12-step checklist to prepare you for El Niño
El Niño occurs when the waters in the Pacific Ocean become unusually warm. Typically, this happens during the winter season, and it has a substantial effect on weather patterns. In Southern California, that can mean a wetter winter. In the past, our region has experienced torrential downpours and mudslides as a result of El Niño. However, it’s important to remember that no two El Niño events are the same, and how we will be impacted cannot fully be determined.
But, you can still prepare your home! The time to start is now. To help you get your home ready for the coming rain, we’ve put together this 12-step checklist.
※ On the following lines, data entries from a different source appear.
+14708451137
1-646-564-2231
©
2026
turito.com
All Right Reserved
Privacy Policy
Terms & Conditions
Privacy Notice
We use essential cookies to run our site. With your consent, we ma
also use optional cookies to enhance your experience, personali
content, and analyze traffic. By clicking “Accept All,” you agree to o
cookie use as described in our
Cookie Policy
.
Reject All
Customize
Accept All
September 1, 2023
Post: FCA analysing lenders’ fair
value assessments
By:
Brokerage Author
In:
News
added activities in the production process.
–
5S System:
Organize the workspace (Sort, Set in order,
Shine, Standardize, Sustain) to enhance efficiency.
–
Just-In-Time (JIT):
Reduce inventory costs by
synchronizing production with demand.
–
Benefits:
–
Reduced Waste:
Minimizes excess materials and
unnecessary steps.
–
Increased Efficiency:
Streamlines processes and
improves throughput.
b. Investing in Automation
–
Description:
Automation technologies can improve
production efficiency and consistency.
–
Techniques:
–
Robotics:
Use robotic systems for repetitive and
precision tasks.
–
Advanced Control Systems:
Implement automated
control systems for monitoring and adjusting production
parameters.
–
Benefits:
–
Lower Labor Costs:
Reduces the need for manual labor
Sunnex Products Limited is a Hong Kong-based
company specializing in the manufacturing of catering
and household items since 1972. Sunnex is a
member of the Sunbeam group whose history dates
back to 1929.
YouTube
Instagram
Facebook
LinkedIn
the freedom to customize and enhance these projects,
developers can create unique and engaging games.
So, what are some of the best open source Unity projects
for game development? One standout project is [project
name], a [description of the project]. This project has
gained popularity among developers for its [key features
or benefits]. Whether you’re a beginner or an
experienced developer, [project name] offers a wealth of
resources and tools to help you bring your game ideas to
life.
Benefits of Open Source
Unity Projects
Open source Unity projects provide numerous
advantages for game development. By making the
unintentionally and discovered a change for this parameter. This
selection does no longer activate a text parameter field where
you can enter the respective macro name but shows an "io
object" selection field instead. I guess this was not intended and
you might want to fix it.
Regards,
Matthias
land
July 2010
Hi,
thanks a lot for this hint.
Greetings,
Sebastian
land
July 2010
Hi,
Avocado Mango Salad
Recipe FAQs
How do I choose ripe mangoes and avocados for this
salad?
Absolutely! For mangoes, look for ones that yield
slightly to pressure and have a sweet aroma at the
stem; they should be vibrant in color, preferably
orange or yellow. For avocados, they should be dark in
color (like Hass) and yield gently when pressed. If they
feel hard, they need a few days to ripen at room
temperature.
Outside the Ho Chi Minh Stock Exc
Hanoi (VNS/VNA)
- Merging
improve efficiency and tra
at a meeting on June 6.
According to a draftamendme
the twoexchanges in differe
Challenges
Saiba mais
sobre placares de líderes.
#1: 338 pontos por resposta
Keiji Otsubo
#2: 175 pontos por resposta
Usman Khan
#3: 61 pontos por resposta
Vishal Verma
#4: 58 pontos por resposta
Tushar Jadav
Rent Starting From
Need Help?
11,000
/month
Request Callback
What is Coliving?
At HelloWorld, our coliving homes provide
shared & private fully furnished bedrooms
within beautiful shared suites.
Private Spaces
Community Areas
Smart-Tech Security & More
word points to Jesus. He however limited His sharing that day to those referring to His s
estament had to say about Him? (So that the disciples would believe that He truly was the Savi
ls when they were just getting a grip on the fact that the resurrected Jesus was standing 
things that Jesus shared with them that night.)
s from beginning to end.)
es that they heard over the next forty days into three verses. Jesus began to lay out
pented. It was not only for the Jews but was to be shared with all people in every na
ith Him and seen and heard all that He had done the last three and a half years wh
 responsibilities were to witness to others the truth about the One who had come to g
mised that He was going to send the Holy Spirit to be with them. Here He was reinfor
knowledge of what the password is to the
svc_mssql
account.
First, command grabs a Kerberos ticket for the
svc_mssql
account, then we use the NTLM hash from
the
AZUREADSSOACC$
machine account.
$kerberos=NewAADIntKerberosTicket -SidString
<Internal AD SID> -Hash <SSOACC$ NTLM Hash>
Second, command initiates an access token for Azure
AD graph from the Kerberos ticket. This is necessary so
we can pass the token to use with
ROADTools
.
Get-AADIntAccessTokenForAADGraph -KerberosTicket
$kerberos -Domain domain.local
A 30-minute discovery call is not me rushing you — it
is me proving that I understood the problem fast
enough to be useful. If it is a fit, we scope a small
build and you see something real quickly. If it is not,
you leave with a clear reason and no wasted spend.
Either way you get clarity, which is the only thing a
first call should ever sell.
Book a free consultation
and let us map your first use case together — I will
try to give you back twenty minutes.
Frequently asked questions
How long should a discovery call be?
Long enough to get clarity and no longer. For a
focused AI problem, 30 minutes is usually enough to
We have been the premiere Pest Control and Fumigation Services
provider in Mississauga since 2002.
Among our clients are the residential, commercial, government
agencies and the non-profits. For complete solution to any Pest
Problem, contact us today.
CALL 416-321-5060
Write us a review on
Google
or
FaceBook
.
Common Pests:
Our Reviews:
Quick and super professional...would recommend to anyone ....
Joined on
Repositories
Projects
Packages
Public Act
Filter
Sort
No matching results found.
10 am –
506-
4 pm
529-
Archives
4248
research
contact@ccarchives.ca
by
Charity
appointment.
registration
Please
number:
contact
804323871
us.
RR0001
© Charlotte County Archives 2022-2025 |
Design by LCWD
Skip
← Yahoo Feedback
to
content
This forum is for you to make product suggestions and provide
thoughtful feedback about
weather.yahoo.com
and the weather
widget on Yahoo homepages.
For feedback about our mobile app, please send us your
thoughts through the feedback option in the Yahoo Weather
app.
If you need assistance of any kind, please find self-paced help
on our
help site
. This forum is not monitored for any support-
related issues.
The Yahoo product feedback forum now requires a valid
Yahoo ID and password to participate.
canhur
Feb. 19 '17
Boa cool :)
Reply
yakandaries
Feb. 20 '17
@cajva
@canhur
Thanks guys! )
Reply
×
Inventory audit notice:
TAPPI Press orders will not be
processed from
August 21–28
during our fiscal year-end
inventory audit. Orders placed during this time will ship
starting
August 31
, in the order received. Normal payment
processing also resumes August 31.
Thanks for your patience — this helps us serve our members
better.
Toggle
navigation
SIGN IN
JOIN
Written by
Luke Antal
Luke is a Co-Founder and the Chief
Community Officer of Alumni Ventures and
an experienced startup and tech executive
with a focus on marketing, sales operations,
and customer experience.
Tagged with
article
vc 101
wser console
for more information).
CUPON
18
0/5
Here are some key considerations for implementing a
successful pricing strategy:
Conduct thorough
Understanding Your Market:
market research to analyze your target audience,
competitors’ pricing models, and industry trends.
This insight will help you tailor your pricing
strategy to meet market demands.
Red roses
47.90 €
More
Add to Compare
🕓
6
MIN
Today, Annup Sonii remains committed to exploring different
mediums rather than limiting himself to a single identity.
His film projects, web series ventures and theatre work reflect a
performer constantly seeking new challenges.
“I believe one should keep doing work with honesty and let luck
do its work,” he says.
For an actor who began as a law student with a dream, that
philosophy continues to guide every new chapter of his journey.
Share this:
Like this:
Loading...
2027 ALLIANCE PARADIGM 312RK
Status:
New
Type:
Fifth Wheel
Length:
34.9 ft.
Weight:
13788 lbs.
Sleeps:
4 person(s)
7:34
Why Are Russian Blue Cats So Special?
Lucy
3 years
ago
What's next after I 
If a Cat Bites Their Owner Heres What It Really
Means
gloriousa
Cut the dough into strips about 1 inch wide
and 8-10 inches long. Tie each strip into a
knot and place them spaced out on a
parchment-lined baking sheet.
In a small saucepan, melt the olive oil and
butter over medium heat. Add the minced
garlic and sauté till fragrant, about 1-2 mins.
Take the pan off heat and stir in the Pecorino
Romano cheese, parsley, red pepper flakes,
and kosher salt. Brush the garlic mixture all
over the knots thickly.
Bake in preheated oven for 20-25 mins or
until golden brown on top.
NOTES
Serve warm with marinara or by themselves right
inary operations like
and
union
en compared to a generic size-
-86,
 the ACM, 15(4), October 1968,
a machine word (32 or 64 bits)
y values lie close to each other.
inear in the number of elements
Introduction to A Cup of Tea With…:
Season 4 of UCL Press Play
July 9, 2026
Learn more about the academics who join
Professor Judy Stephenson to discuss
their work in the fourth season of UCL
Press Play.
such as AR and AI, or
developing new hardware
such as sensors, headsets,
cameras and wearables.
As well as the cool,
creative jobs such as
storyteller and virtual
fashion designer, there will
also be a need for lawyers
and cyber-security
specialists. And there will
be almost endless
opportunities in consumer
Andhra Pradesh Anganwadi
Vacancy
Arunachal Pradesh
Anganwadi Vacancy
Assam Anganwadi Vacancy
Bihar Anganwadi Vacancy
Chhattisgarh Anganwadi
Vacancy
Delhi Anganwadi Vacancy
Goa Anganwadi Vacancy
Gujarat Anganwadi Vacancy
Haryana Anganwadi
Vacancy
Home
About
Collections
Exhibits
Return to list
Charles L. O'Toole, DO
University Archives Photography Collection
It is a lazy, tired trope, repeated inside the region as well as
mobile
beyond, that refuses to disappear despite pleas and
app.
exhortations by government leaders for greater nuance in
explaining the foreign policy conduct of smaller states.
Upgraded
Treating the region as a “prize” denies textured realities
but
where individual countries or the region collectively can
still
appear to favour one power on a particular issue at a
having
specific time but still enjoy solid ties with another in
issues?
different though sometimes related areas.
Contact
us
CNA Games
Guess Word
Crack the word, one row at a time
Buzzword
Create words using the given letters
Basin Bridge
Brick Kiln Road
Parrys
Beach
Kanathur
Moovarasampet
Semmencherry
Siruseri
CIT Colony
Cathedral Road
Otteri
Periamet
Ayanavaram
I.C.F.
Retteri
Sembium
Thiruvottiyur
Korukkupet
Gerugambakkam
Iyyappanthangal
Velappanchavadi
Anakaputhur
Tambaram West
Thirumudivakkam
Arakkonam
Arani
Download a copy, print it, and get to work protecting your home!
- Clean out rain gutters & downspouts: Do this before and after the first rain to make sure these areas are unobstructed and can channel water off the roof. Look for any breaks. Make sure gutters are tight against the roofline. Seal any holes from cables and other wires that penetrate exterior walls.
- Check for roof leaks: Look for damaged, loose, or missing shingles that could leak during winter storms. Scan the roof with binoculars if you don’t have a ladder. On roofs that are flat or surfaced with asphalt and pebbles, rake or blow off fall leaves and pine needles, which retain moisture. An inch of rain adds up to 600 gallons per 1,000 square feet of roof.
- Weather-strip windows & doors: This will seal out drafts and minimize heat loss.
- Stock up on sandbags: If you’ve had flooding before or are in a flood-prone area, be safe and buy some sandbags for potentially leaky areas like doorways. Stack them 1 to 1.5 feet high, a minimum of two to three per area.
- Consider flood insurance: It’s a smart idea, even if you’re not in a high-risk area. Also, review your homeowner’s policy to see what weather-related damage is covered, if any. Add more coverage if necessary. NOTE: It takes 30 days for any flood policy to become effective.
- Cover & protect outdoor furniture: Shield barbeques, outdoor equipment, and firewood with heavy tarps secured with ropes or heavy objects like bricks.
- Give trees a health & risk assessment: Use a certified arborist instead of a tree trimmer. Trees weigh less and are weaker now because they have less moisture in them. A sudden increase in water might add too much weight for some branches, and even the roots and trunk, to bear.
- Back up vital data: Secure important documents and photos in the cloud, on a thumb drive, or a portable hard drive.
- Keep electronics charged: Cellphones, laptops, tablets, and other portable devices won’t do you any good if they aren’t charged up. Get in the habit of charging them fully. Consider a power inverter for your vehicles so you can have 110-volt AC electricity on the go.
- Make sure your car is in shape: To navigate best on very wet roads, tires should have at least 50 percent of tread life left. Keep tires properly inflated to avoid hydroplaning. Also, check the condition of your braking system, windshield wipers, battery, and all exterior and interior lights. Drive with spare umbrellas, rubber boots and gloves, and other raingear, just in case.
- Stash some cash: Keep an emergency supply available in the event you have to move out temporarily, your car breaks down, or you experience some other weather-related issues.
- The best advice to be El Niño-ready is: Prepare now. Don’t wait until you’re caught in a deluge, because it’s the toughest time to find solutions to the chaos around you.